Brex moved $200 million of its corporate funds from big banks to Silicon Valley Bank Thursday, signaling confidence and loyalty to what last Friday became the second-largest bank failure in U.S. history.
Following the Federal Deposit Insurance Corp.’s seizure of control at the bank on March 10 — a day rife with uncertainty for customers of SVB, which catered to tech startups — it decided to backstop uninsured deposits and then opened “a bridge bank,” where new and existing depositors will have full access to their funds.
The bank run, fueled by Twitter and Silicon Valley group chats, had drained $42 billion from the bank in a single day on Thursday, leading to fears of a startup “mass extinction” and market contagion.
While some depositors have moved their funds since gaining access to their SVB accounts Monday, others, bolstered by the FDIC’s deposit guarantee, have opted to stay. And others that participated in the bank run, like Peter Thiel’s Founders Fund, have opted to put their funds back into the bank.

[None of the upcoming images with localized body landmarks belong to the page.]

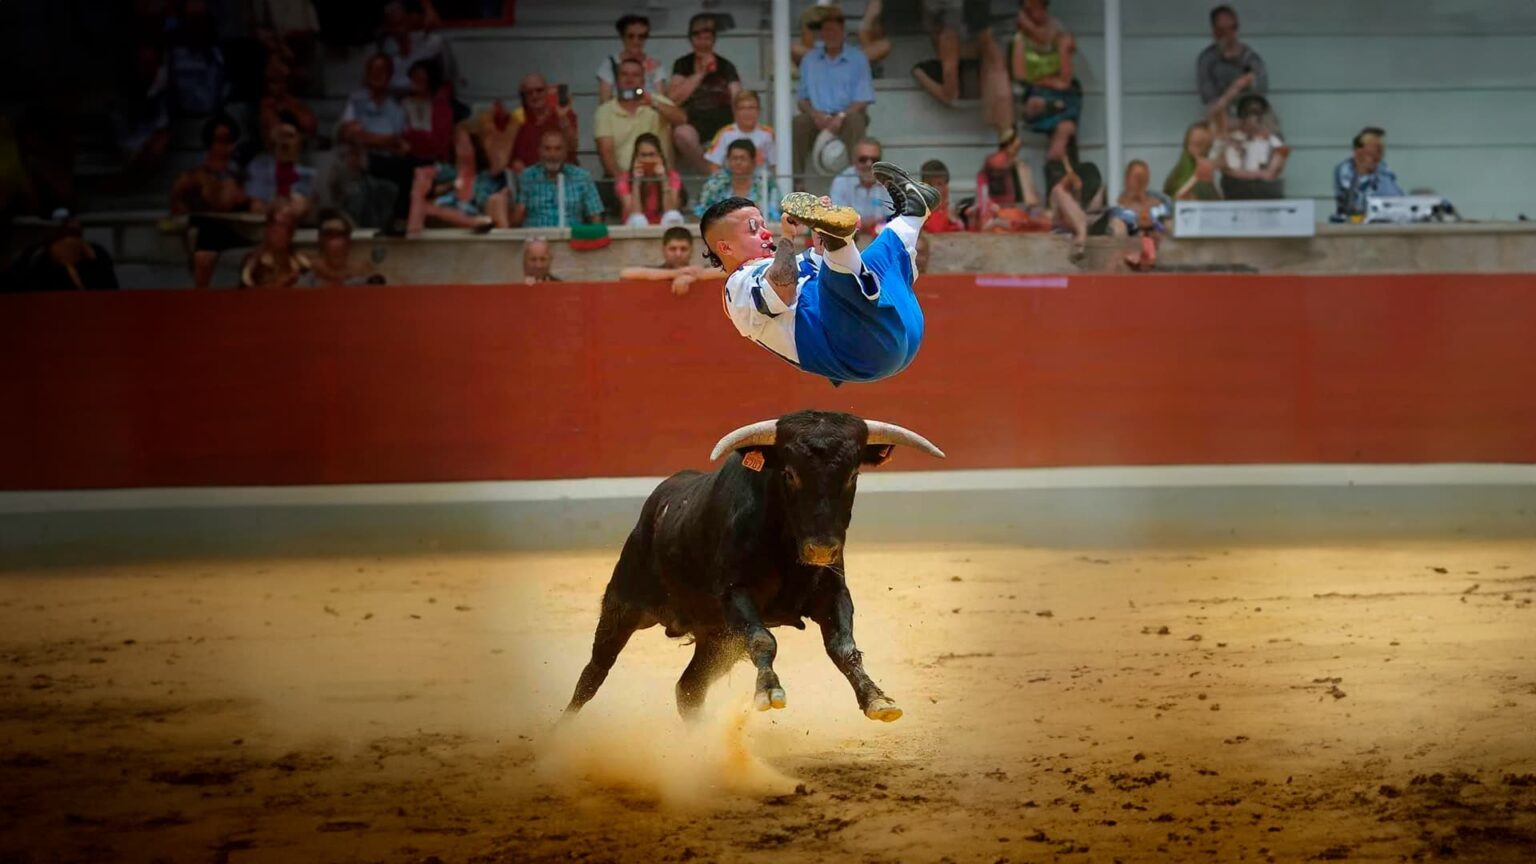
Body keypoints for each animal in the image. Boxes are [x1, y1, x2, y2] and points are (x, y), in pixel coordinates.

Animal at [565, 408, 940, 719]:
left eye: (852, 475)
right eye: (789, 473)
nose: (821, 549)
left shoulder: (833, 591)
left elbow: (844, 647)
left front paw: (877, 699)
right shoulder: (736, 593)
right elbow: (763, 640)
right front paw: (769, 692)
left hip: (719, 640)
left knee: (689, 687)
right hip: (624, 603)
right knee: (593, 673)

“Silicon Valley Bank understands the unique needs and nuances of the startup community and has played an important role in driving innovation for the last 40 years,” said Brex Co-Founder and Co-CEO Henrique Dubugras. “With the unlimited FDIC insurance backstop and the criticality of the Bank to the technology ecosystem, we believe it’s safe and wise to deposit part of our funds to SVB as part of a diversification strategy.”

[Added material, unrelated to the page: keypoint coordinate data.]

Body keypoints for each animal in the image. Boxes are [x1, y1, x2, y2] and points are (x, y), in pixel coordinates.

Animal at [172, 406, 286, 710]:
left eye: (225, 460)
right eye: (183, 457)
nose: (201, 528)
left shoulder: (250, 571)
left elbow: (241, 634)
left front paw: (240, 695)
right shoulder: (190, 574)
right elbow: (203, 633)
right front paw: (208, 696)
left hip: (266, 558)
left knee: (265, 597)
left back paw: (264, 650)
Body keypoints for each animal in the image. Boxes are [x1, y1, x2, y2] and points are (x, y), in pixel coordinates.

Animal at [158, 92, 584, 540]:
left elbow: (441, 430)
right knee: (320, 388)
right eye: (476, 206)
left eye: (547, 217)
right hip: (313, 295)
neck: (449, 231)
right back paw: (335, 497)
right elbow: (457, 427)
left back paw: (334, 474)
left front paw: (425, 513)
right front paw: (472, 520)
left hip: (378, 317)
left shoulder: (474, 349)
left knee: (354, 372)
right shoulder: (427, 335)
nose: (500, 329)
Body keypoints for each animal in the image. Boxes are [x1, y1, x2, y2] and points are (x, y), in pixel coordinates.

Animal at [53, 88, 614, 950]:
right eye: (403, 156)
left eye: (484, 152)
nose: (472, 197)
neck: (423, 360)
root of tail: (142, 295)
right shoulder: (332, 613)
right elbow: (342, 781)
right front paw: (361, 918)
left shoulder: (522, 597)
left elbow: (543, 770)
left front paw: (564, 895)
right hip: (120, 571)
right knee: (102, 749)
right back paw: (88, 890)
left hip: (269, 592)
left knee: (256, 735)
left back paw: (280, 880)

A Brex spokesperson did not confirm if that $200 million was a new deposit or a re-deposit, but Dubugras’ loyalty to SVB is a reflection of the depth of their relationship. SVB provided Brex’s first credit facility in the company’s early days – so without SVB, there may have been no Brex, and the same can be said for other tech companies, too.
“We believe it would be hard for any other bank to support startups and the technology industry better than SVB,” Dubugras said.
Beyond its own deposits, Brex has expanded its relationship with SVB by offering its spend management tools to SVB customers; and Brex customers can transfer their own funds to SVB through Brex’s dashboard.
San Francisco-based insurtech Venteur also opted to lean into its loyalty to SVB, and CEO and founder Stacy Edgar said she felt “pretty good about the bank at the moment.”
SVB’s personal touch, she explained, is both hard to overlook and hard to abandon.
“Since Monday, we’re hearing from Silicon Valley Bank multiple times a day. They’ve always been very high touch. … There’s a human there that you always interface with and who’s coaching you, guiding you, and it’s more than a bank account in that regard for a lot of startups. It’s a mentorship relationship,” Edgar said. “And that’s still there.”
UNest, a San Francisco-based fintech focused on investing for children, did opt to withdraw its funds at SVB, but ended up shifting them to First Republic Bank, which also had a shaky week last week. Nonetheless, UNest is not planning to bail on First Republic.
Nearly a dozen of the nation’s biggest banks boosted First Republic with a $30 billion cash injection Thursday in an effort to stabilize its balance sheet after share prices plunged in the wake of other bank failures.
Bank of America, Citi, JPMorgan Chase and Wells Fargo each funneled $5 billion in uninsured deposits to the bank, while Goldman Sachs and Morgan Stanley deposited $2.5 billion each. BNY Mellon, PNC Bank, State Street, Truist and U.S. Bank each provided $1 billion to prop up the $212 billion-asset lender.
The multibank support for First Republic came just one week after UNest moved a large portion of its funds from SVB to First Republic, which it had a pre-existing relationship with.
Now, UNest Chief Operating Officer Mike Doniger said the fintech is in the process of “creating multiple options” for itself “given lessons learned from late last week and early this week, just so we have some contingencies.”
But First Republic is “a great bank,” he said. “With new news tomorrow, things may change, but we haven’t bailed on First Republic yet,” he said.
Doniger, whose banking career started at Lehman Brothers three weeks before the financial crash in 2008, said the events of the past week at SVB and First Republic opened his, and other UNest executives’ eyes, to the need to diversify deposits.
“But the fact that the Fed, the government, and other banks in the space stepped up, was definitely a relief,” he said. “It all adjusts. There will be new rules, new measures put in place, and people will learn new lessons, similar to what happened in 2008.”